Problem to solve: From the entries that follow, copy exactly the lines beginning at the line holding "10: (296, 5, 0.97)" and continuing through the line holding "62: (336, 655, 0.59)".

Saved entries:
* * * * * * *

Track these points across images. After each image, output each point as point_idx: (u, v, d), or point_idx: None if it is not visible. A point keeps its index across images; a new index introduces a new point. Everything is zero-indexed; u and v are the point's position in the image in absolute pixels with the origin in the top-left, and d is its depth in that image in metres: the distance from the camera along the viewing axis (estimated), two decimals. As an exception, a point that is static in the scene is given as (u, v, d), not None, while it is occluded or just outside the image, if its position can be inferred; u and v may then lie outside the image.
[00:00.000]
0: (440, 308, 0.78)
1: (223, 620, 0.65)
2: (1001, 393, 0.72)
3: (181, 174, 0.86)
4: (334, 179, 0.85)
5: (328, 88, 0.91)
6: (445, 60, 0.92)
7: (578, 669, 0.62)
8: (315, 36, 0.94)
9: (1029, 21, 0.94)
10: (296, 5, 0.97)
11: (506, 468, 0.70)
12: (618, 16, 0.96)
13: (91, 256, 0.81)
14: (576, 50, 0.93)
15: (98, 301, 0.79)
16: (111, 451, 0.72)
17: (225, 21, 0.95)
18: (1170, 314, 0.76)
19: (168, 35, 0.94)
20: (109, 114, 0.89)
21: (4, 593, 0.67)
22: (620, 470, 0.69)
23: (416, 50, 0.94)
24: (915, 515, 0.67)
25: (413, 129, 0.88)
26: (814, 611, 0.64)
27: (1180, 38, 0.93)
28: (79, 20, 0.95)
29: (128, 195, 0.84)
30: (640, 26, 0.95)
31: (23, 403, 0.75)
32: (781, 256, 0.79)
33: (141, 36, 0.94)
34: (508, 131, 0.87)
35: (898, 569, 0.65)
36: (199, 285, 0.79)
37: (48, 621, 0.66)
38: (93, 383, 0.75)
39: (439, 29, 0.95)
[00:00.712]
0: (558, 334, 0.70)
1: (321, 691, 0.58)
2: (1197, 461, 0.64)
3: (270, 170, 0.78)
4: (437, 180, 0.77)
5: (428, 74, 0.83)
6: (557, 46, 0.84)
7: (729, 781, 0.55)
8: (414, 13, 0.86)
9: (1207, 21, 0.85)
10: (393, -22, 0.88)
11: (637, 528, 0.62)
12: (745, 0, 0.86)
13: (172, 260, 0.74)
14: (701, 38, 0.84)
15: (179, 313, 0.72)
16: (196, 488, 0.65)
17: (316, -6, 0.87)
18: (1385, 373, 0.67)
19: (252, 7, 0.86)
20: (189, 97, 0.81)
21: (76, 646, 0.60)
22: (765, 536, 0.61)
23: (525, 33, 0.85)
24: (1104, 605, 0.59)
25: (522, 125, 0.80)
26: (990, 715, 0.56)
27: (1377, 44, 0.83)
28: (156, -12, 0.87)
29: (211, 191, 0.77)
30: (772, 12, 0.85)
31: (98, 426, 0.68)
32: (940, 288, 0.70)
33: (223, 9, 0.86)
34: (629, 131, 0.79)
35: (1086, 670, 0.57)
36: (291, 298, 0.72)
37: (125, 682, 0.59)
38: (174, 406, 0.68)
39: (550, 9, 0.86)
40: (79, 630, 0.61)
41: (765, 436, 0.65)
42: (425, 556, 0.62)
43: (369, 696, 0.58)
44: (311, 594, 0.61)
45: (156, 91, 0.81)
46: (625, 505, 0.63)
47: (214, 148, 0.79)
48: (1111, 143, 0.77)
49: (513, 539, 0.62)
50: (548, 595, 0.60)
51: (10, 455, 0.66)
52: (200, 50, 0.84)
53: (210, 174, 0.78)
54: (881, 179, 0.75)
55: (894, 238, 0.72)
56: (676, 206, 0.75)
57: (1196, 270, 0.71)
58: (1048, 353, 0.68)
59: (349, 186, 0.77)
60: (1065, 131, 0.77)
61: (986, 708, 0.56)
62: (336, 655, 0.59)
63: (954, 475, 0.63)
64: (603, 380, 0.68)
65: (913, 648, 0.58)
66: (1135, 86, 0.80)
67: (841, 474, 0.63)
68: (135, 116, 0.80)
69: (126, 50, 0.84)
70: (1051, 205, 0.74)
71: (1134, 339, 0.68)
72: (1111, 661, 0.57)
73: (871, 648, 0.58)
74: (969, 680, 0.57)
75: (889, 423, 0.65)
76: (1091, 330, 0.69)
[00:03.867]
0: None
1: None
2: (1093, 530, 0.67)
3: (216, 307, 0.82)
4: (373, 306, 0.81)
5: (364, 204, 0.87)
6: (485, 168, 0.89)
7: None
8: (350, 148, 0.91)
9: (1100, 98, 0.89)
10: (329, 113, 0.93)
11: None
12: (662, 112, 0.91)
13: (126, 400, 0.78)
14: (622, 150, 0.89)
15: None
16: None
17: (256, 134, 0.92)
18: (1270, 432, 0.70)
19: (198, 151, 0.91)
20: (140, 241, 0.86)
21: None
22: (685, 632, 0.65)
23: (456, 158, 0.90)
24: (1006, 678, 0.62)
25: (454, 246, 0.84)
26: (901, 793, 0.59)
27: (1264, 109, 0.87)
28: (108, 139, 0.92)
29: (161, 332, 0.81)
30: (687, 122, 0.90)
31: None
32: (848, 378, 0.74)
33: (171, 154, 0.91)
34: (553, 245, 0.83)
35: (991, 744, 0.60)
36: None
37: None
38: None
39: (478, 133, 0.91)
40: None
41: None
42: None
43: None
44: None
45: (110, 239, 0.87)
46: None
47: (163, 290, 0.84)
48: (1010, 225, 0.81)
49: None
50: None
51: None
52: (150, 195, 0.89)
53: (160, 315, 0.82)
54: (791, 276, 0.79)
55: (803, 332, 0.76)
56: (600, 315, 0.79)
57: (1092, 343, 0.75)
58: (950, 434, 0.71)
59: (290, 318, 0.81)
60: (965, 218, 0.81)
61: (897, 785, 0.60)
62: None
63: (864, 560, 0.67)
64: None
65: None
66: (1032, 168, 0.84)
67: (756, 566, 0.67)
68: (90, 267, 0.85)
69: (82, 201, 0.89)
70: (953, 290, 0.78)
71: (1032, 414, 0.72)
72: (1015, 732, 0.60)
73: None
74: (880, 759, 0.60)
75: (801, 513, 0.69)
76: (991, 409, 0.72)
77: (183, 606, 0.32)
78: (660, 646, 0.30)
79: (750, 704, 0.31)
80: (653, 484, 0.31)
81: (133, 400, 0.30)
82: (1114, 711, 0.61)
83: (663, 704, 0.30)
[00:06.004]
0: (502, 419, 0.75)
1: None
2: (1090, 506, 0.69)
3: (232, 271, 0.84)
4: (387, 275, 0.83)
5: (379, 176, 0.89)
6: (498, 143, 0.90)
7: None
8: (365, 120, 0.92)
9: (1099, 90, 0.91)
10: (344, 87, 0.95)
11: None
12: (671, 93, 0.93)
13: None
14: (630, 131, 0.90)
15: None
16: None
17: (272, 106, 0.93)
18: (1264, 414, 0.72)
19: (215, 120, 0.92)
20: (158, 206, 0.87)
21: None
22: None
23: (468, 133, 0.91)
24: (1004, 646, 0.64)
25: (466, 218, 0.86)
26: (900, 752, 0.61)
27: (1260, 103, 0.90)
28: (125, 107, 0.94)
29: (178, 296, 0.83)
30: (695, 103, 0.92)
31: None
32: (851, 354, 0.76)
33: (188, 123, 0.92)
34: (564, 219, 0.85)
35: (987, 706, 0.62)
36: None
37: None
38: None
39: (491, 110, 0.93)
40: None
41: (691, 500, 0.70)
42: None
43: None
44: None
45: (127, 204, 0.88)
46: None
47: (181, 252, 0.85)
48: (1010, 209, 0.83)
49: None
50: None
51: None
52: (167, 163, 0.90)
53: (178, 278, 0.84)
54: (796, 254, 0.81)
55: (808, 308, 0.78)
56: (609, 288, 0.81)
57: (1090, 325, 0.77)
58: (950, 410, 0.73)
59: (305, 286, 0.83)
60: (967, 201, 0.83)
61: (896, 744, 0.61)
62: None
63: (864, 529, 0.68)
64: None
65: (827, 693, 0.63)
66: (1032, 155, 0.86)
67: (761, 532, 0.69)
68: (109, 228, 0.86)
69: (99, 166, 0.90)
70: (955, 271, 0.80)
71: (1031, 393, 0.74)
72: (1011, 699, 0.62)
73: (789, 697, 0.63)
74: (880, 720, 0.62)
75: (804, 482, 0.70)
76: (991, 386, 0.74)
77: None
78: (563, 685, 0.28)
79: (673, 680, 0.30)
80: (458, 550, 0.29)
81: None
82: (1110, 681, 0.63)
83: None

* * * * * * *

Response box:
10: (296, 5, 0.97)
11: (506, 468, 0.70)
12: (618, 16, 0.96)
13: (91, 256, 0.81)
14: (576, 50, 0.93)
15: (98, 301, 0.79)
16: (111, 451, 0.72)
17: (225, 21, 0.95)
18: (1170, 314, 0.76)
19: (168, 35, 0.94)
20: (109, 114, 0.89)
21: (4, 593, 0.67)
22: (620, 470, 0.69)
23: (416, 50, 0.94)
24: (915, 515, 0.67)
25: (413, 129, 0.88)
26: (814, 611, 0.64)
27: (1180, 38, 0.93)
28: (79, 20, 0.95)
29: (128, 195, 0.84)
30: (640, 26, 0.95)
31: (23, 403, 0.75)
32: (781, 256, 0.79)
33: (141, 36, 0.94)
34: (508, 131, 0.87)
35: (898, 569, 0.65)
36: (199, 285, 0.79)
37: (48, 621, 0.66)
38: (93, 383, 0.75)
39: (439, 29, 0.95)
[00:00.712]
0: (558, 334, 0.70)
1: (321, 691, 0.58)
2: (1197, 461, 0.64)
3: (270, 170, 0.78)
4: (437, 180, 0.77)
5: (428, 74, 0.83)
6: (557, 46, 0.84)
7: (729, 781, 0.55)
8: (414, 13, 0.86)
9: (1207, 21, 0.85)
10: (393, -22, 0.88)
11: (637, 528, 0.62)
12: (745, 0, 0.86)
13: (172, 260, 0.74)
14: (701, 38, 0.84)
15: (179, 313, 0.72)
16: (196, 488, 0.65)
17: (316, -6, 0.87)
18: (1385, 373, 0.67)
19: (252, 7, 0.86)
20: (189, 97, 0.81)
21: (76, 646, 0.60)
22: (765, 536, 0.61)
23: (525, 33, 0.85)
24: (1104, 605, 0.59)
25: (522, 125, 0.80)
26: (990, 715, 0.56)
27: (1377, 44, 0.83)
28: (156, -12, 0.87)
29: (211, 191, 0.77)
30: (772, 12, 0.85)
31: (98, 426, 0.68)
32: (940, 288, 0.70)
33: (223, 9, 0.86)
34: (629, 131, 0.79)
35: (1086, 670, 0.57)
36: (291, 298, 0.72)
37: (125, 682, 0.59)
38: (174, 406, 0.68)
39: (550, 9, 0.86)
40: (79, 630, 0.61)
41: (765, 436, 0.65)
42: (425, 556, 0.62)
43: (369, 696, 0.58)
44: (311, 594, 0.61)
45: (156, 91, 0.81)
46: (625, 505, 0.63)
47: (214, 148, 0.79)
48: (1111, 143, 0.77)
49: (513, 539, 0.62)
50: (548, 595, 0.60)
51: (10, 455, 0.66)
52: (200, 50, 0.84)
53: (210, 174, 0.78)
54: (881, 179, 0.75)
55: (894, 238, 0.72)
56: (676, 206, 0.75)
57: (1196, 270, 0.71)
58: (1048, 353, 0.68)
59: (349, 186, 0.77)
60: (1065, 131, 0.77)
61: (986, 708, 0.56)
62: (336, 655, 0.59)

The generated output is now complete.